2024 has started with the Red Sea crisis, escalating freight rates by 400% more or less overnight. Additionally, it adds around two weeks to supply chains. These costs are immediate and will be reflected in prices. The situation will expand, with contagion into every freight route across the globe. It is further escalated by shipping lines reducing services and withdrawing capacity due to the global slowdown. These processes are not easily reversed.
Should the conflicts escalate during 2024, we see further surcharges coming onto freight in particular, higher oil prices, slower journeys, higher insurance rates. All are inflationary, and potentially counter the opportunity for Governments to cut interest rates as is their strategy.
Overall, it is hard to see a weak scenario on prices throughout 2024.

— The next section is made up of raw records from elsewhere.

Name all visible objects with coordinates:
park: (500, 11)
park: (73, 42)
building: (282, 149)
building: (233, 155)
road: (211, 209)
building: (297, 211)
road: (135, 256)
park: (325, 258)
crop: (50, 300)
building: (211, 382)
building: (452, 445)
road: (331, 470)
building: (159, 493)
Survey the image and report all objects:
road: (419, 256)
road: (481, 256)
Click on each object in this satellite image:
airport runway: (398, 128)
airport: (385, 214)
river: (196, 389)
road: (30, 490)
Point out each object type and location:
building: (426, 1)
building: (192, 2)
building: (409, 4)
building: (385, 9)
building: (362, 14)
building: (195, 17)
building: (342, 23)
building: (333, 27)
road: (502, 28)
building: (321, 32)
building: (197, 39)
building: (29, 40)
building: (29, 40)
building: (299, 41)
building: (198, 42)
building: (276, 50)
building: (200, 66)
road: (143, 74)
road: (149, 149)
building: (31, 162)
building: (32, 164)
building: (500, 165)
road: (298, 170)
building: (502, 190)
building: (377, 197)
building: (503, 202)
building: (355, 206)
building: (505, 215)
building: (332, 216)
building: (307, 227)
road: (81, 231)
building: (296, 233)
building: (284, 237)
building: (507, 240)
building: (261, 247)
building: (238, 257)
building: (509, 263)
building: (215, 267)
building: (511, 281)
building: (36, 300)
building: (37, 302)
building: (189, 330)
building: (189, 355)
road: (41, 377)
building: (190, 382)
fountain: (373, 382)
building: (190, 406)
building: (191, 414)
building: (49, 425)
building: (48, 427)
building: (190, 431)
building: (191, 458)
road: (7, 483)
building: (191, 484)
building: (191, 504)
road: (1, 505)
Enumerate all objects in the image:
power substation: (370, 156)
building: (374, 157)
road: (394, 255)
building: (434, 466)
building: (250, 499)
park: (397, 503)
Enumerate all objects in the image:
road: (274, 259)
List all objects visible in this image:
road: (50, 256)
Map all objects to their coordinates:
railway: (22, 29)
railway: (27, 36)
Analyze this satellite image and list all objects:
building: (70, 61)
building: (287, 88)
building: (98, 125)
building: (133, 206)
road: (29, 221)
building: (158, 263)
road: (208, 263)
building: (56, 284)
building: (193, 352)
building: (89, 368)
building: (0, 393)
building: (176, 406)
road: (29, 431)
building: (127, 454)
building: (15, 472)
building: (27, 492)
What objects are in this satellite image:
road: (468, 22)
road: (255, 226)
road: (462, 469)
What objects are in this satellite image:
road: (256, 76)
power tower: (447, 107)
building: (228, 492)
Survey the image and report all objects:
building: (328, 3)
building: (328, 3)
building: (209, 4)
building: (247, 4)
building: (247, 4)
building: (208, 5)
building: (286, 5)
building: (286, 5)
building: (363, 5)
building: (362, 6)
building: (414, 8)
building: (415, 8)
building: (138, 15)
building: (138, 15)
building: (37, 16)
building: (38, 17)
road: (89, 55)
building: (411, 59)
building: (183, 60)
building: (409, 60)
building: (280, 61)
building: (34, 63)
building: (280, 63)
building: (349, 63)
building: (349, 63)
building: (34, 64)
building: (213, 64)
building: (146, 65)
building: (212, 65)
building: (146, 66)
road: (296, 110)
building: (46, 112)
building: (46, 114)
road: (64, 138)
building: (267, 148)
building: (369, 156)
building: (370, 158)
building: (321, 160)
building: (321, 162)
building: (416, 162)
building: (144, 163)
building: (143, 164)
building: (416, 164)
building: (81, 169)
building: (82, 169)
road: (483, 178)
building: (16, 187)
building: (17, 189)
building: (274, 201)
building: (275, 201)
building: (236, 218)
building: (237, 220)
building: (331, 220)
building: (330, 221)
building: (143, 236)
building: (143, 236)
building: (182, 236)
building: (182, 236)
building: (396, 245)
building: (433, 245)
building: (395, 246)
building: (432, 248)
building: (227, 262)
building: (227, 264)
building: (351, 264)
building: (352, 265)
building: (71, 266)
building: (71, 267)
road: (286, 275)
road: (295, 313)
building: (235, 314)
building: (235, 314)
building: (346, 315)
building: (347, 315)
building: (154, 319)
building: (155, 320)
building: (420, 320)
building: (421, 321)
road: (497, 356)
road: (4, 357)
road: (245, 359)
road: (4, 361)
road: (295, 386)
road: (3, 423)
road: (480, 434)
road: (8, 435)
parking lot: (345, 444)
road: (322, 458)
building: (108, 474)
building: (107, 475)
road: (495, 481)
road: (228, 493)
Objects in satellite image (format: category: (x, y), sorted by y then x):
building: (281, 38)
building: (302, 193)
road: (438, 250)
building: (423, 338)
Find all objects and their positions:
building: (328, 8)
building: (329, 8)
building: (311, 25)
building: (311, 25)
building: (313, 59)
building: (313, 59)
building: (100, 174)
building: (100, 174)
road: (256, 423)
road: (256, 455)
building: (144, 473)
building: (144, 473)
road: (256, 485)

The market has settled for both grades at origin, as demand quietened down. The underlying supply situation has not changed however with a tight situation on GWS, particularly with acceptable pesticide residue levels, but greater availability of shine skin product. It is unlikely that prices will drop in the coming weeks at origin, and with freight issues now we could see the market firming at destination ports in the coming months.
Organic material to meet requirements is very difficult to come by.
There is limited old crop carryover now, so with new material trading at a premium, prices are gradually increasing. The Orthodox Christmas is limiting supplier interaction at present from Kazakhstan and Russia but when all return to work prices could jump further.
Indian new crop is approaching, and prices are decreasing. The Red Sea freight challenges has however stopped them becoming competitive for the time being.
In India the demand-supply situation is balanced and market price thus stable. The summer crop will be planted soon in Gujarat, and this will give an indication of how farmers see the value. Mean while India continues to import from Africa and Brazil, so to keep compliant with regulations one needs to know seed source. The situation in the Red Sea advantages Nigeria supply, which is obviously less impacted, but potentially their logistical issues will also deteriorate from an already low base.
In Central America harvesting is more or less completed and volumes are down again across the region, as buyers fail to support the prices required locally.
Brazil is expected to deliver a poor crop for reasons already mentioned so there is no weakness in the sesame complex that we can see.
The Ukrainian crop and quality were good this last harvest and prices responded accordingly. The 0% levy has been extended through until June 2024 at this time, hopefully it will continue further.
A strange market, which is fundamentally bullish but actually not reacting to the same pressures. Processors are struggling to source material, transport costs especially in Eurozone increased on 1st January as green taxes were enhanced. Oil markets are firm and bad news is coming out of South America for their crop after record heat has caused severe damage. The only thing holding vegetable oils back is weaker demand.
We do believe sunflower is at the bottom now. It has been very stable at these cheap levels for a long time.
Short availability continues and will get worse though the first nine months of 2024.
Prices stabilised due to the smaller year-end crop. Organic quinoa to meet EU regulations is hard to find.
Bolivia is now sold out and we await news on Peruvian new crop due in the late Spring/Summer. We will be visiting the fields during February to assess the situation and will report more extensively thereafter.
There is limited material available with an expectation of higher pricing failing to materialize. Certainly, EU compliant material is getting scarcer at origin, but resale material has helped keep prices lower, along with some farmer liquidation to meet cash requirements.